This information should have been in the ‘Investigating high volumes of data’ section, but it makes sense to list it here after the digital features have been described. Much like the analog trace search performance, it was interesting to try to see how fast the MSO could process digital data. For this test, I2C data was captured. The results show that once the data has been captured, it can take around 4 seconds for the decode to be displayed on the screen, regardless of the number of bytes that are decoded. This is very acceptable. Once the decode has occurred, subsequent searching on the data is extremely quick; searches take about 0.5 seconds to process (this was done counting fractions of Mississippi’s :-) - so not very accurate).

image

 

Observing Digital Waveforms in the Frequency Domain

When dealing with logic signals often an ‘eye pattern’ is used to see the quality of the signal. It superimposes the seemingly-random signal on top of itself repeatedly. Digital logic signals contain high frequencies (even at low bit rates, the near-vertical edges contain high frequencies) that get affected when transmitted (e.g. over a wire or from one end of the circuit board to the other) because the path may filter the signal or noise may be picked up. The diagram here on the left illustrates a badly terminated signal showing another common effect; reflection from the end of a cable, causing the pulse shape to dramatically change:

image

The patterns are easy to do with any oscilloscope; turn on edge triggering and enable display persistence. They are valuable because you can see the voltage thresholds, distortions, mismatch, noise effects, and any jitter all from one snapshot. The diagram on the right above shows a better termination (still not perfect).

Items in a dataset:
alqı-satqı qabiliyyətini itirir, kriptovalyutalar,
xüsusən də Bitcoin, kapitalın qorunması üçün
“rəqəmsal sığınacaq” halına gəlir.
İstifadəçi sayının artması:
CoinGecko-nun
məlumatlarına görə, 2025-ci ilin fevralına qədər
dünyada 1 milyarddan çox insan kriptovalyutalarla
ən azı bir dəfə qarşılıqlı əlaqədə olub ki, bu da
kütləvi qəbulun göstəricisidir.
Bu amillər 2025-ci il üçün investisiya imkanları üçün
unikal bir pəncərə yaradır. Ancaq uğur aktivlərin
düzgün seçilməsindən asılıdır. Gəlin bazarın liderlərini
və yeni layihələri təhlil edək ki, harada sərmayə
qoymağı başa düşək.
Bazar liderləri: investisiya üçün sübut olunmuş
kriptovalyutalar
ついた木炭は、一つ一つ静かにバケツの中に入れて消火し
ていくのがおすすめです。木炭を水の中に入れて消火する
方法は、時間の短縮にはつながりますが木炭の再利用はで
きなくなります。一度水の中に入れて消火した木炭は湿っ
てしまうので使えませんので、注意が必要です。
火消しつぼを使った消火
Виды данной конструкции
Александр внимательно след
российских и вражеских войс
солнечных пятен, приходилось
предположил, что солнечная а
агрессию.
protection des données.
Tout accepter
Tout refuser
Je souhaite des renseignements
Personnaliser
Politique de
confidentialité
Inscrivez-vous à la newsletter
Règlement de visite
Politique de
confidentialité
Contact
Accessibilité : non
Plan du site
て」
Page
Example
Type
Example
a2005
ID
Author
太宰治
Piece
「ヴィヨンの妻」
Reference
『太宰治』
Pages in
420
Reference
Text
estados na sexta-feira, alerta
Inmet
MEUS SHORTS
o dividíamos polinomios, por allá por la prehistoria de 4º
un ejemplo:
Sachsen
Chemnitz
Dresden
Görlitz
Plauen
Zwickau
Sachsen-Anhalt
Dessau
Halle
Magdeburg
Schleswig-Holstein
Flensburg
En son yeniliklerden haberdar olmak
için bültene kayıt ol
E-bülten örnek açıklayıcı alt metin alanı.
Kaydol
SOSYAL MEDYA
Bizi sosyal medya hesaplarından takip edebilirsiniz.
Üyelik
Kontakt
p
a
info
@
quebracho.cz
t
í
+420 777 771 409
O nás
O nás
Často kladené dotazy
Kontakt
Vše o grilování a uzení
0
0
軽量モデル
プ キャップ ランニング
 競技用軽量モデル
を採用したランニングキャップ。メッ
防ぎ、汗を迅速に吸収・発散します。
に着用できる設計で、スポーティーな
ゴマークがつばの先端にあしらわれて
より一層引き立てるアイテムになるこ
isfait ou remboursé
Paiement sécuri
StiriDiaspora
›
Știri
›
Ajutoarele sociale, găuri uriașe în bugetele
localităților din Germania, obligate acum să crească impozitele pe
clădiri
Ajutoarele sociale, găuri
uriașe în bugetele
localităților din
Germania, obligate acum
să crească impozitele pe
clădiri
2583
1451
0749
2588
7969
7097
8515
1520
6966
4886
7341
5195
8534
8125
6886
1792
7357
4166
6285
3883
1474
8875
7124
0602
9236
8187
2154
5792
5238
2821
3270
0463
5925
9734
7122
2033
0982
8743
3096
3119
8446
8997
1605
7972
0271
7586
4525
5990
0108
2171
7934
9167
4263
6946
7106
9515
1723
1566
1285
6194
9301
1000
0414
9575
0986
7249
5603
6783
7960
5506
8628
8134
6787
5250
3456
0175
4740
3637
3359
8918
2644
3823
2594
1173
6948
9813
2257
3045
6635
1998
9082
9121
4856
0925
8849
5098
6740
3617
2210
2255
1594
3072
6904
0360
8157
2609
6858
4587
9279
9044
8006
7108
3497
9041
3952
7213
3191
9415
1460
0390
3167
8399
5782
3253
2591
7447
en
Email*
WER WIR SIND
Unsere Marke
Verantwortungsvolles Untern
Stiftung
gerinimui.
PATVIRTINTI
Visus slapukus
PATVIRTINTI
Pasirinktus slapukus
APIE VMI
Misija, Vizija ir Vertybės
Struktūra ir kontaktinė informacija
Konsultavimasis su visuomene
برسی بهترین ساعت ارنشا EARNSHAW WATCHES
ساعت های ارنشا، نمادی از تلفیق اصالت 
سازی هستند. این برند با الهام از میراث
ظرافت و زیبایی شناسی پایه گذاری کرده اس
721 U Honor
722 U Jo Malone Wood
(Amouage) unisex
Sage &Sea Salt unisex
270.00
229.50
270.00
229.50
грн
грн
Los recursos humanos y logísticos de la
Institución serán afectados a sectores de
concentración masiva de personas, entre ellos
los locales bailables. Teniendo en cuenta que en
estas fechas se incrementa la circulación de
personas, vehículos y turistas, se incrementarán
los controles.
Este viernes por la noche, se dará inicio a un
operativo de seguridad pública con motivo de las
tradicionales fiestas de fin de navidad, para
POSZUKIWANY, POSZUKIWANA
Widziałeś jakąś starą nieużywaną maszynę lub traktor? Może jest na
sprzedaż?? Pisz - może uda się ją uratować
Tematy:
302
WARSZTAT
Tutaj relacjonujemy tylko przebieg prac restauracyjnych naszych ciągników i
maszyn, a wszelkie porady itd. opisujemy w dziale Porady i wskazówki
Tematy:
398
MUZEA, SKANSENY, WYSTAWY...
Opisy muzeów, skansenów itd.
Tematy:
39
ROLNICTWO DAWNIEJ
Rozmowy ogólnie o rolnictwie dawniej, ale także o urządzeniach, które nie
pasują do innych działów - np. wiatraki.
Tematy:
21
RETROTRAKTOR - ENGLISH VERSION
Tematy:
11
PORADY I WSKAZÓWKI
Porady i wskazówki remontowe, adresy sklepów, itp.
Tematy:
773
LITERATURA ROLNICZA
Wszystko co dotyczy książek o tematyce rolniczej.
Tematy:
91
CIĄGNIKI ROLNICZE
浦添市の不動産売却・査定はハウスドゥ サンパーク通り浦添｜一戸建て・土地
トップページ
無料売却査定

### Instruction:
Extend the oscilloscope write-up from its last sentence onward.

### Answer to this exercise:
 

Here is a common scenario; signalling over Ethernet. The images below show a 100Mbit/sec signal over an Ethernet cable and the signal when the wire is untwisted for about 50cm.

image

 

Spectral analysis in the same test instrument would be very useful to further characterise signals. With the MSO an attempt was made to observe the frequency spectrum. The diagram here shows the result for a pseudo random binary sequence (PRBS). The MSO’s computed display is near-textbook. From the time domain view it can be seen that the logic signal has some ringing visible. The frequency domain view provides additional information; it shows that the signal has a bitrate of 32MHz (it was possible to expand the trace to see this) from the dips in the spectrum and that it is conventional (Non-Return-to-Zero) encoded from the shape of the peaks.

image

 

This information could prove useful when transmitting digital data. Note that the MSO2024B will not directly compute the FFT from a digital logic input (only from analog inputs), but it is possible to post-process on a PC of course.

 

Investigating Sample Rate and Quality of Display

Unless your oscilloscope is needed for a dedicated particular test role, nothing under 100-200MHz bandwidth should generally be considered. Remembering the sharp edges described earlier, many logic devices (microcontrollers and CPLDs) will have logic switching at frequencies high enough (it just takes a few tens of MHz) that you won’t get an adequate waveform display with any lower bandwidth oscilloscope.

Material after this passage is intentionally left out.